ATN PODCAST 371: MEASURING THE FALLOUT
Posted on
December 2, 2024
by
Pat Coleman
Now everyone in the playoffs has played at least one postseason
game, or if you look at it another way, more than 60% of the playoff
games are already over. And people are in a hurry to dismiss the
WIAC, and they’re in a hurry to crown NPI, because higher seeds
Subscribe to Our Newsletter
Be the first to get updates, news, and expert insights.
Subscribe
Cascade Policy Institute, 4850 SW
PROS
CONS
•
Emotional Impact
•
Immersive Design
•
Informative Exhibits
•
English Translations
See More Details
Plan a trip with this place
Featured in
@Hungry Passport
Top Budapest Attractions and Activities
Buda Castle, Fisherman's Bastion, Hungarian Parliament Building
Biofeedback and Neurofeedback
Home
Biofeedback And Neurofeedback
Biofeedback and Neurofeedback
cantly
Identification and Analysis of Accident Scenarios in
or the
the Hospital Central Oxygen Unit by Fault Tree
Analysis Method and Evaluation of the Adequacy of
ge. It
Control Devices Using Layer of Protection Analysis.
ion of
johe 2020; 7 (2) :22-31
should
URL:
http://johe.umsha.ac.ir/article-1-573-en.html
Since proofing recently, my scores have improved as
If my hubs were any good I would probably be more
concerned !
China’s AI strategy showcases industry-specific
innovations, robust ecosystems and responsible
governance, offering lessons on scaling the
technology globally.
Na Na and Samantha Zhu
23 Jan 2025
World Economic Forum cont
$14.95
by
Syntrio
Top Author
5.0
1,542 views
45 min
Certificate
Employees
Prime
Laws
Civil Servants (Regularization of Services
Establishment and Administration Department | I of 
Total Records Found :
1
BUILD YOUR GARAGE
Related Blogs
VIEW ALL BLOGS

= = = = = = =

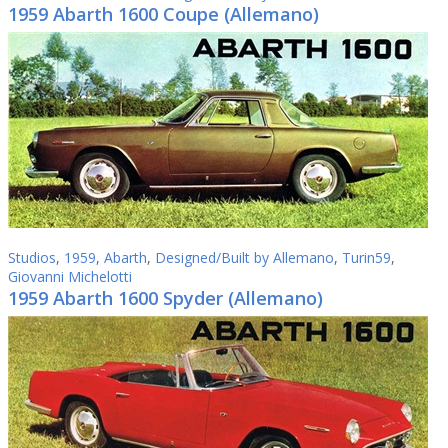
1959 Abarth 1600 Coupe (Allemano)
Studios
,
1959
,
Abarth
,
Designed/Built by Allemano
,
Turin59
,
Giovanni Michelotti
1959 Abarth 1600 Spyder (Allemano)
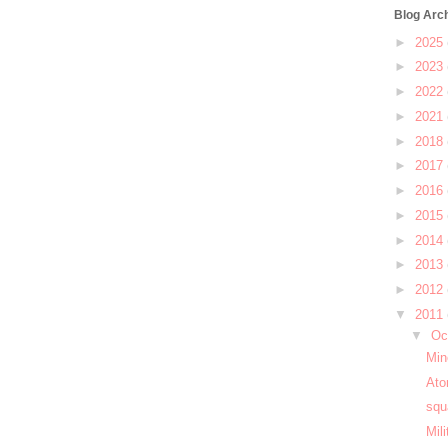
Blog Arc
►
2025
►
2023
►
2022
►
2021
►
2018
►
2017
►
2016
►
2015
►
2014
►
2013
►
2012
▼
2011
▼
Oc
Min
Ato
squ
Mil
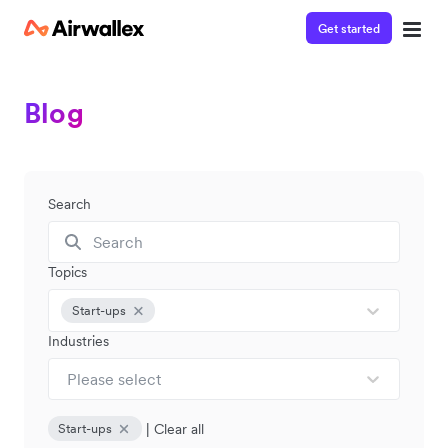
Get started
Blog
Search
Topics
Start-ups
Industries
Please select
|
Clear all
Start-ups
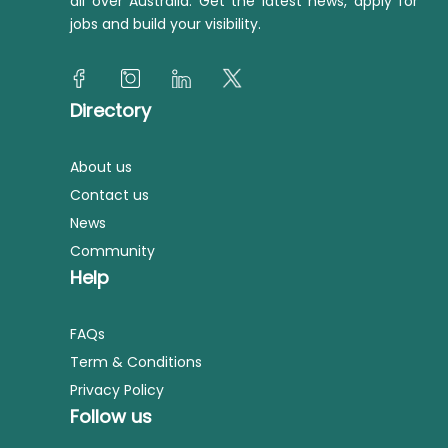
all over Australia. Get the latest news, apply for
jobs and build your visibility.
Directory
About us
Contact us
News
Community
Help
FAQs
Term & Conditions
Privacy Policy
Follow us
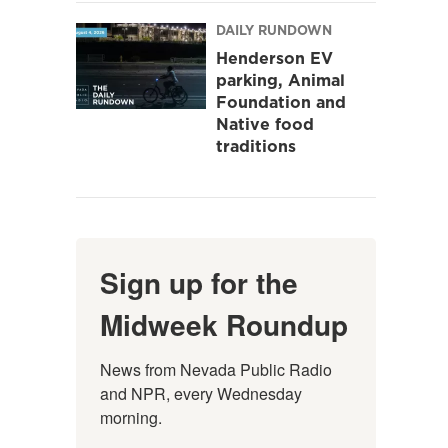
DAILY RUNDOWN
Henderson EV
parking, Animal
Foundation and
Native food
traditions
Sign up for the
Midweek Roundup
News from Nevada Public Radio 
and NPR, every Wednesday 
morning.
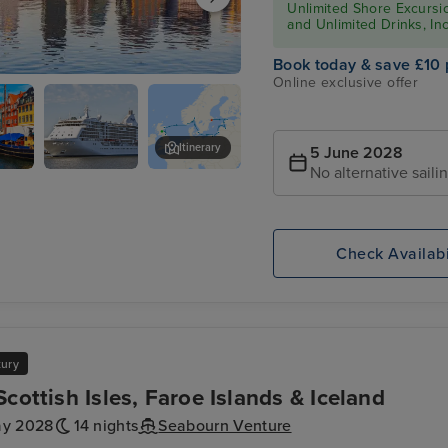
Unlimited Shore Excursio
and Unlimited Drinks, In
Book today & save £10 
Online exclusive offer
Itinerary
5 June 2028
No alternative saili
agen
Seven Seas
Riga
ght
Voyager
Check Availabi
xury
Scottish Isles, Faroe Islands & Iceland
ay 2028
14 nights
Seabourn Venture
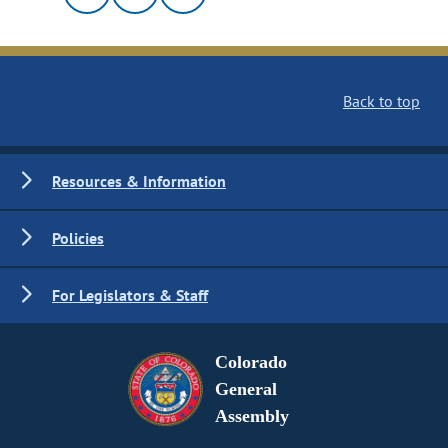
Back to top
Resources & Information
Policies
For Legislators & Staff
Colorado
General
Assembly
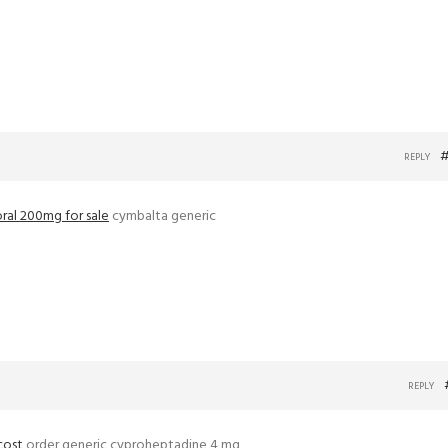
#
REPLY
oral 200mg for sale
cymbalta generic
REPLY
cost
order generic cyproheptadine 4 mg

= = = = = = =

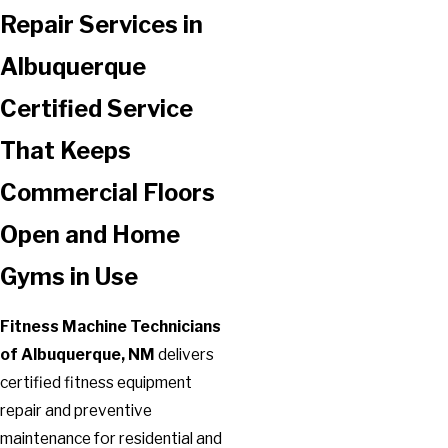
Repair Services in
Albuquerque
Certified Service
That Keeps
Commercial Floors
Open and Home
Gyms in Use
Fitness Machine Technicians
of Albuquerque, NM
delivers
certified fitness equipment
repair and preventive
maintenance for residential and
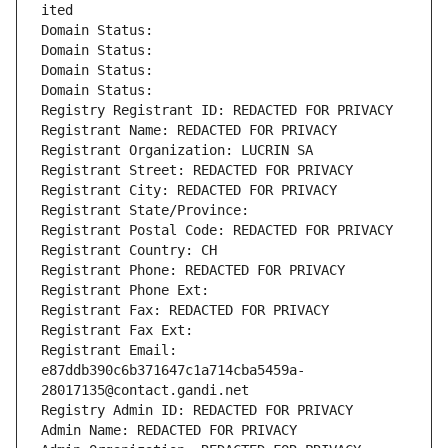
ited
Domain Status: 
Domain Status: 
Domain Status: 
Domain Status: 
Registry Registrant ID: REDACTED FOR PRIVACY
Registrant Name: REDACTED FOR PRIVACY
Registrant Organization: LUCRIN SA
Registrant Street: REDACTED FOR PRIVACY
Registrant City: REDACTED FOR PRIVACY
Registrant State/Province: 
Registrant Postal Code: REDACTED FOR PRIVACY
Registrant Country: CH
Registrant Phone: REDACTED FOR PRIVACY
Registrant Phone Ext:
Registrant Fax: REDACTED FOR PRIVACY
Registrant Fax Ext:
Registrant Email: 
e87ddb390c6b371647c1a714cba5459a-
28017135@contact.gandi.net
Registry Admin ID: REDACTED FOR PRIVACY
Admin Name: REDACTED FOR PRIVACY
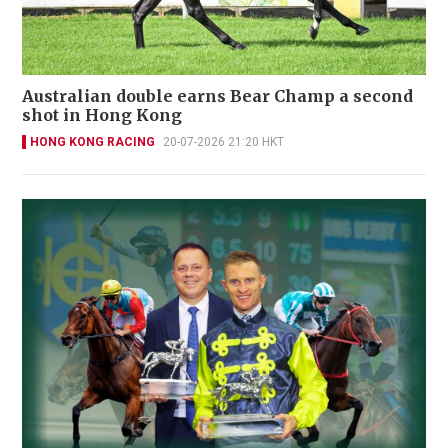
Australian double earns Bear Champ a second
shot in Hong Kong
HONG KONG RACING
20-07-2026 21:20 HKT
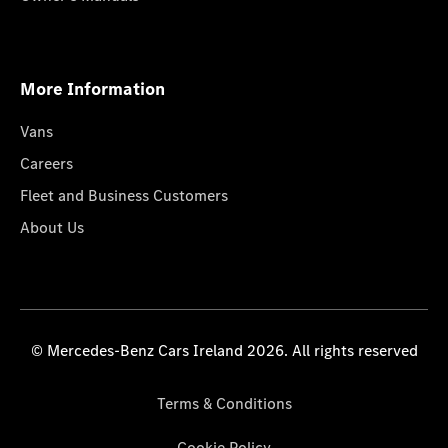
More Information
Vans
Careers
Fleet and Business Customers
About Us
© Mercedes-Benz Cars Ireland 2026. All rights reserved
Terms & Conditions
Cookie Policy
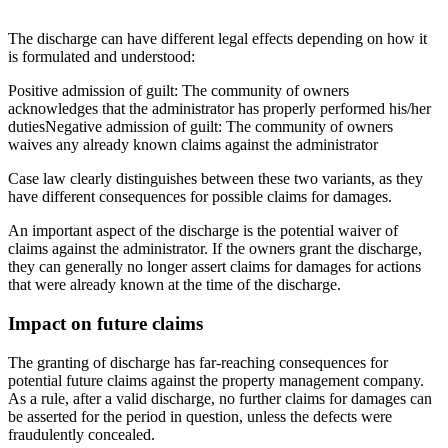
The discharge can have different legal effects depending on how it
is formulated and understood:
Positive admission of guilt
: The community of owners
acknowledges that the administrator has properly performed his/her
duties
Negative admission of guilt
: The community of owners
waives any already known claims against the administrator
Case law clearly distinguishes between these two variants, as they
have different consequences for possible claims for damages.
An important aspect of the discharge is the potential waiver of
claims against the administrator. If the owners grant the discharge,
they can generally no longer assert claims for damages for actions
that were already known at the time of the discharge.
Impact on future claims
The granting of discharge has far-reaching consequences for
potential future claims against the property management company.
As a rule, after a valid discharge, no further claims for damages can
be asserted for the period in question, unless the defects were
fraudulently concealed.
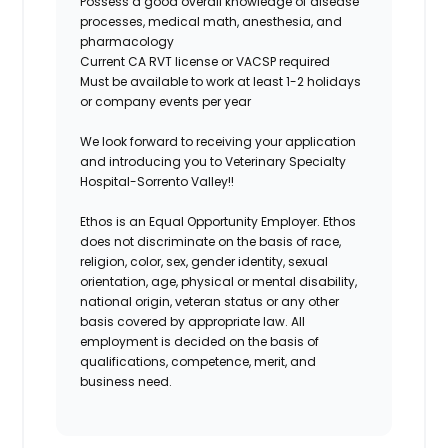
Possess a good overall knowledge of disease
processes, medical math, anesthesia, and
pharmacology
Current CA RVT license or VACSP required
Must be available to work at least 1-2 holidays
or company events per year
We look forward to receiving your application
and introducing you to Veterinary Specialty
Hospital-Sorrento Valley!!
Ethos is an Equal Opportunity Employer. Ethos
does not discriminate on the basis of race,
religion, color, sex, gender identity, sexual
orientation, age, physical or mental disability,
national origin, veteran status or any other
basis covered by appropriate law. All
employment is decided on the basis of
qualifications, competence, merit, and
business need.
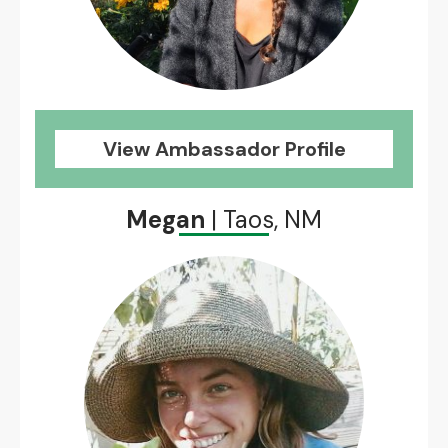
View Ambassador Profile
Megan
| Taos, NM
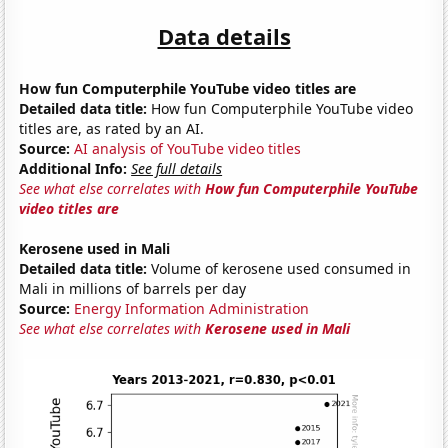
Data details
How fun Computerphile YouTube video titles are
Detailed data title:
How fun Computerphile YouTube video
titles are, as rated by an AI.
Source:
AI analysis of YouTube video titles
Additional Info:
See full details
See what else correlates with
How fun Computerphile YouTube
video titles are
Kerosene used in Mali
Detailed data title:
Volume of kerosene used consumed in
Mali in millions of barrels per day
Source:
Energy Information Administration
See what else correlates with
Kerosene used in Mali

= = = = = = =

What the task asks
Of the entries above, transcribe exactly those lines that fall between the line containing "Emotional Impact" and the line containing "http://johe.umsha.ac.ir/article-1-573-en.html", together with those two lines.

Solution to the problem
Emotional Impact
•
Immersive Design
•
Informative Exhibits
•
English Translations
See More Details
Plan a trip with this place
Featured in
@Hungry Passport
Top Budapest Attractions and Activities
Buda Castle, Fisherman's Bastion, Hungarian Parliament Building
Biofeedback and Neurofeedback
Home
Biofeedback And Neurofeedback
Biofeedback and Neurofeedback
cantly
Identification and Analysis of Accident Scenarios in
or the
the Hospital Central Oxygen Unit by Fault Tree
Analysis Method and Evaluation of the Adequacy of
ge. It
Control Devices Using Layer of Protection Analysis.
ion of
johe 2020; 7 (2) :22-31
should
URL:
http://johe.umsha.ac.ir/article-1-573-en.html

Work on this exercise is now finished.